> **Your instructions**
Report every line of the records below that contains the word "Arbitrum".

### Record set

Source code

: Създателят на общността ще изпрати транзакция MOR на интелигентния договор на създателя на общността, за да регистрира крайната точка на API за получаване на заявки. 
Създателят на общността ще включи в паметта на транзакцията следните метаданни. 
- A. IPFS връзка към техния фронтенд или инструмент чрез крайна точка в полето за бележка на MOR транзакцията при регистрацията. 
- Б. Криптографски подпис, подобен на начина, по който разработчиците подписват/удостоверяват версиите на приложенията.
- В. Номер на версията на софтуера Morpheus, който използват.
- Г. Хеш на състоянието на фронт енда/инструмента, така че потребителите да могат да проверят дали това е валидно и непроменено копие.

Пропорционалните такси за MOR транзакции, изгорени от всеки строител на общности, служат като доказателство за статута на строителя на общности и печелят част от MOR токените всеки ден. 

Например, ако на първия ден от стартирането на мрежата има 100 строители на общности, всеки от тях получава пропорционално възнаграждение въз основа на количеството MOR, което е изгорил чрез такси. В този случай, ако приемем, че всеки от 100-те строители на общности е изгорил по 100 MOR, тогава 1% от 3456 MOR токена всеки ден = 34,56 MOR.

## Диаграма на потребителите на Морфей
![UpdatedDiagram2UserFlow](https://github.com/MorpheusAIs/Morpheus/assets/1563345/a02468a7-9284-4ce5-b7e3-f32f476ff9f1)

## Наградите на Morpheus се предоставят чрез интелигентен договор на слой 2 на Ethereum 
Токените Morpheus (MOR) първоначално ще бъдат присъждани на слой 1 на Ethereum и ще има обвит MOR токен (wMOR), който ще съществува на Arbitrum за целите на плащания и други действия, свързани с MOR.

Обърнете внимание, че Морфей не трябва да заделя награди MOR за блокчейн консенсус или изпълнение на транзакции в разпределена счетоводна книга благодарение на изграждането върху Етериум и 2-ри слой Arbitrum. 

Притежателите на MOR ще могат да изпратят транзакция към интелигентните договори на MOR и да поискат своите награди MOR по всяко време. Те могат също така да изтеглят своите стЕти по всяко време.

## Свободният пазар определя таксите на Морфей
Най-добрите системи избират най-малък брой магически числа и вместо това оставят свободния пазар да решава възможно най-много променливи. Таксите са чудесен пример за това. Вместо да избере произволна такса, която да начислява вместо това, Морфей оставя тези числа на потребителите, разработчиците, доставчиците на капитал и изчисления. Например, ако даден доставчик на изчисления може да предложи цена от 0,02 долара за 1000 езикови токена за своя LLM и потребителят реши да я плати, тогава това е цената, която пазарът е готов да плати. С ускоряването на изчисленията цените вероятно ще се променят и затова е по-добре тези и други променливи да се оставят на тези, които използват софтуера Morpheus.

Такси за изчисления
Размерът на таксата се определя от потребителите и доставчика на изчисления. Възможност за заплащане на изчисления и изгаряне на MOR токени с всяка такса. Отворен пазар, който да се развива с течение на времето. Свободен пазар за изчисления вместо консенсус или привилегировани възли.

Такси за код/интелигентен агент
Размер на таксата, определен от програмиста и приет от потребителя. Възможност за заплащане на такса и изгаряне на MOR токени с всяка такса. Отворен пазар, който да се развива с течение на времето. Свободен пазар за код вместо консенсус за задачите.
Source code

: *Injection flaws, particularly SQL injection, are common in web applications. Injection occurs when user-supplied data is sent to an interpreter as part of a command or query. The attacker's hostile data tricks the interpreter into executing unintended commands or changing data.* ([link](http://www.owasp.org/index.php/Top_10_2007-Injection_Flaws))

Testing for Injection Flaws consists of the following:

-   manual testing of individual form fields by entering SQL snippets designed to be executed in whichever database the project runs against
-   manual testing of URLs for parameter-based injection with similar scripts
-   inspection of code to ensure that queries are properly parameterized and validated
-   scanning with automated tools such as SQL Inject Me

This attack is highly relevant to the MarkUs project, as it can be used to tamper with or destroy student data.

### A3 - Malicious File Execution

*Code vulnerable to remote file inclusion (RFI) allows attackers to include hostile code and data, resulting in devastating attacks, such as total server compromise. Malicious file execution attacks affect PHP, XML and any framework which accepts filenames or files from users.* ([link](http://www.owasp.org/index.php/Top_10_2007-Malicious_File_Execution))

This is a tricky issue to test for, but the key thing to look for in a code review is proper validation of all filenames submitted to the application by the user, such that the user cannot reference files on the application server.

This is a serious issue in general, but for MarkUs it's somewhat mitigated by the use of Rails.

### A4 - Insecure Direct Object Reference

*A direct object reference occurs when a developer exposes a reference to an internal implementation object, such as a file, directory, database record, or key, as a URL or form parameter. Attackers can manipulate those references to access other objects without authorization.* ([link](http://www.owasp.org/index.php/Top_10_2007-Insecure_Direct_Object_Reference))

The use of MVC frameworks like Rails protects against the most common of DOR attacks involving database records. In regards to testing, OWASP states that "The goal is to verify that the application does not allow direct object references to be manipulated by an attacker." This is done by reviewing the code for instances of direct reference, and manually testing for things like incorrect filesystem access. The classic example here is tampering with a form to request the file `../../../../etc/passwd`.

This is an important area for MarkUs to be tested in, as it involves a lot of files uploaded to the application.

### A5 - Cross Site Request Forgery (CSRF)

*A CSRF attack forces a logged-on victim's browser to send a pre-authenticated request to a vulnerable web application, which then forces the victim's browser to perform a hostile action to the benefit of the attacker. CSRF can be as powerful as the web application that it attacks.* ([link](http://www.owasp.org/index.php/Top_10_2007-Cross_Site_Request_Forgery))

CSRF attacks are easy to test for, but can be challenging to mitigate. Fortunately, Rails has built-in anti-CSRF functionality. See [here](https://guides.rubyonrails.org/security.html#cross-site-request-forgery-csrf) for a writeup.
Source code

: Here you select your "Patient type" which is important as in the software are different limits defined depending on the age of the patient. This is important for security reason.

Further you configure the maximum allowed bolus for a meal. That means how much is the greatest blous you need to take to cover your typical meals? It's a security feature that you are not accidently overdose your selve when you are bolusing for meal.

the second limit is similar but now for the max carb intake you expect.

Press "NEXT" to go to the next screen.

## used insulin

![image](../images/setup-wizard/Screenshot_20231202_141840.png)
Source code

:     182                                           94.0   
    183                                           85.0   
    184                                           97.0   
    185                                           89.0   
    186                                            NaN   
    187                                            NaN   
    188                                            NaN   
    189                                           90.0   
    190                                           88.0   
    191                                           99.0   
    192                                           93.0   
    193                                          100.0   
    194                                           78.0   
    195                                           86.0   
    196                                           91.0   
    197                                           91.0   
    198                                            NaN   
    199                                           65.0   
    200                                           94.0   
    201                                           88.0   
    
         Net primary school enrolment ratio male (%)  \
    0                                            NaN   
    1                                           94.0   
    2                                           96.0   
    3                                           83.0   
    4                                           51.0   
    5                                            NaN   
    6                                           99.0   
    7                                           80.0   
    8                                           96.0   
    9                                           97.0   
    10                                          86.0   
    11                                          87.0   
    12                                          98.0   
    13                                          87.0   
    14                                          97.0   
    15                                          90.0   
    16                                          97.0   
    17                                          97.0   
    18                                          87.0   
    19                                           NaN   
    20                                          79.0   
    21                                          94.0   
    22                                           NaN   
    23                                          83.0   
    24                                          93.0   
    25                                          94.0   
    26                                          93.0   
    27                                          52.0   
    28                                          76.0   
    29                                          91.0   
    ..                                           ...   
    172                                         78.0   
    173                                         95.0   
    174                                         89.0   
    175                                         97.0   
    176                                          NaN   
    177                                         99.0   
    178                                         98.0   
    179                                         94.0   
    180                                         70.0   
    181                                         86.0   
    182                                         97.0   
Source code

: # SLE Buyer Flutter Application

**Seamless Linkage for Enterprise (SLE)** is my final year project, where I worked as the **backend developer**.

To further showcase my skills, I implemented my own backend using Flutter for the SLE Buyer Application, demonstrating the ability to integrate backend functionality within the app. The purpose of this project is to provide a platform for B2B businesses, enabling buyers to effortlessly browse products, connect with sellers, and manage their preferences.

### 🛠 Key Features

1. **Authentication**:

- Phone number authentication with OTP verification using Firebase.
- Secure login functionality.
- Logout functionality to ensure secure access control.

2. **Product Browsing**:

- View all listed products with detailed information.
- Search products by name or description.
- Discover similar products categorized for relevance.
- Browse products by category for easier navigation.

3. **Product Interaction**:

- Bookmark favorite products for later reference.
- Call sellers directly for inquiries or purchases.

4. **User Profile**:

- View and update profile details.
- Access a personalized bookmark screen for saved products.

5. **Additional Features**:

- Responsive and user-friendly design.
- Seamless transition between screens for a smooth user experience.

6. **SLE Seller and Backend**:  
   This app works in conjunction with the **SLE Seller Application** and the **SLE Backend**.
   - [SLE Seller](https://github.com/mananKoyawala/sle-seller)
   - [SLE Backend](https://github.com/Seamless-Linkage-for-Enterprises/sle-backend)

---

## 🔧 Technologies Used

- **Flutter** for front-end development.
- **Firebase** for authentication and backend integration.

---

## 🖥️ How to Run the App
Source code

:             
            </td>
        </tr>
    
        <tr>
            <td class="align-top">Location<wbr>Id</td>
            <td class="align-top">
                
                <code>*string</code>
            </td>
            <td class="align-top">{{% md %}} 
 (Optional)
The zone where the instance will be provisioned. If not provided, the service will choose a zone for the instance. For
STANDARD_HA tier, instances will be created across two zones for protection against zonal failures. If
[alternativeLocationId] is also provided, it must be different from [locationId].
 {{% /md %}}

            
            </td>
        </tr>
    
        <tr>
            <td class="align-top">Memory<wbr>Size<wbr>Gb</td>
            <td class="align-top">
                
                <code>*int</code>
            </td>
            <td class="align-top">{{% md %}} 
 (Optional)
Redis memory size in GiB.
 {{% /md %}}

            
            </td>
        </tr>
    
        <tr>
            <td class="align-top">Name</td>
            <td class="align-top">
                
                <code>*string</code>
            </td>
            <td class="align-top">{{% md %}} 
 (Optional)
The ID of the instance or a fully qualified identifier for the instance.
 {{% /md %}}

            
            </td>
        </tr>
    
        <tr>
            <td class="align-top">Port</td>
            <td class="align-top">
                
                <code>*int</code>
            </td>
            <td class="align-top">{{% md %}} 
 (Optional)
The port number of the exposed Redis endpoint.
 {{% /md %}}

######

> **Written response**
Токените Morpheus (MOR) първоначално ще бъдат присъждани на слой 1 на Ethereum и ще има обвит MOR токен (wMOR), който ще съществува на Arbitrum за целите на плащания и други действия, свързани с MOR.
Обърнете внимание, че Морфей не трябва да заделя награди MOR за блокчейн консенсус или изпълнение на транзакции в разпределена счетоводна книга благодарение на изграждането върху Етериум и 2-ри слой Arbitrum. 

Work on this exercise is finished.